📖 4 min read

Introduction#

In the previous article, we built a basic Retrieval Augmented Generation (RAG) system together. We saw the power of combining a Large Language Model (LLM) with private data, from processing PDF documents, vector indexing, to asking the model to answer questions based on retrieved context.

However, the gap between theory and a real-world system is vast. When facing complex data, multi-intent questions, or strict accuracy requirements, the basic RAG architecture begins to reveal significant limitations in deep context processing capabilities, inaccuracy when retrieving specific information, and frequently causing the model to be overloaded by improperly filtered noisy data.
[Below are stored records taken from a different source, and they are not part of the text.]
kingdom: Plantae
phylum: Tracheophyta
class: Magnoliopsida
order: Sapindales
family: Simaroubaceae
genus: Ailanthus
This article will explore advanced RAG concepts and implement experiments comparing upgraded versions of a RAG system on PDF documents.

Glossary#

Term

Description

Hallucination

Phenomenon where the model generates false, fabricated, or non-existent information but with a confident tone.

Semantic Chunking

Technique of breaking text based on semantic changes instead of cutting by a fixed number of characters.

HNSW

Hierarchical Navigable Small World - Approximate vector search algorithm based on hierarchical graph structure, helping balance speed and accuracy.

Dense Retrieval

Search method based on vector embedding, focusing on semantic similarity.

Sparse Retrieval

Search method based on keywords, typified by the BM25 algorithm.

BM25

Best Matching 25 - Document ranking algorithm based on keyword frequency statistics, an upgrade of TF-IDF with saturation and length normalization mechanisms.

Hybrid Search

Strategy combining results from both Dense Retrieval and Sparse Retrieval to leverage the advantages of both.

RRF

Reciprocal Rank Fusion - Algorithm for merging search result lists based on rank instead of score.

HyDE

Hypothetical Document Embeddings - Technique using LLM to generate a hypothetical answer, then using this answer’s vector to search for actual documents.

Bi-Encoder

Model architecture encoding question and document into two separate vectors, optimized for search speed.

Cross-Encoder

Model architecture processing question and document simultaneously to score relevance, having high accuracy but slow speed, often used for Re-ranking.

MMR

Maximal Marginal Relevance - Document selection algorithm aimed at balancing relevance and information diversity.

Basic RAG Architecture#

Before exploring advanced techniques, we need to review the standard RAG architecture built in the previous article. Clearly understanding this workflow is a crucial prerequisite for accurately identifying the system’s bottlenecks needing optimization.

        graph LR
    subgraph "Indexing"
        D["Documents\n(PDF, Docx, Text, MD)"] --> CK[Chunking]
        CK --> EM[Embedding Model]
        EM --> VDB[(Vector Database\n+ Metadata)]
    end
    subgraph "Retrieval"
        U([User]) --> Q[Question]
        Q --> EM2[Embedding Model]
        EM2 --> QV["Query Vector (q)"]
        QV --> SS[Similarity Search]
        VDB --> SS
        SS --> TK[TopK Chunks]
    end
    subgraph "Generation"
        TK --> PT[Prompt\n= Context + Question]
        PT --> LLM[LLM]
        LLM --> ANS[Answer]
    end

Figure 1: Diagram of data flow and components in basic RAG architecture.

Retrieval-Augmented Generation (RAG) is an architectural solution aiming to overcome two inherent limitations of LLMs: hallucinations and the lack of updated, private knowledge.

Instead of relying entirely on parametric memory fixed after training, RAG equips LLMs with the ability to look up real-time information from external memories. A complete RAG pipeline operates based on the coordination of 3 main phases as shown in Figure 1:

1. Indexing#

This is the data preparation phase. The goal is to convert raw knowledge into a representation that computers can search effectively.

  • Input: Diverse raw data (PDF, Docx, Text, Markdown…).

  • Activity:

    • Load & Extract: Extract pure text from file formats.

    • Chunking: Break text into segments called chunks, with lengths suitable for the model’s context window.

    • Embedding: Use an embedding model to encode chunks into real number vectors in n-dimensional semantic space.

  • Output: Vector database storing vectors along with corresponding metadata.

2. Retrieval#

This is the real-time processing phase, triggered when the user sends a question.

  • Activity:

    1. The question is passed through the same embedding model to create a query vector (\(q\)).

    2. The system performs similarity search between vector \(q\) and all vectors in the database.

  • Output: TopK chunks with the highest similarity, expected to contain information answering the question.

3. Generation#

The final synthesis phase, where the linguistic power of the LLM is leveraged.

  • Activity: Chunks found in the Retrieval step are concatenated to form context along with the original question put into a prompt following a predefined structure.

  • Output: The LLM processes the prompt, synthesizes information from the context, and generates a natural, accurate, and factually grounded answer.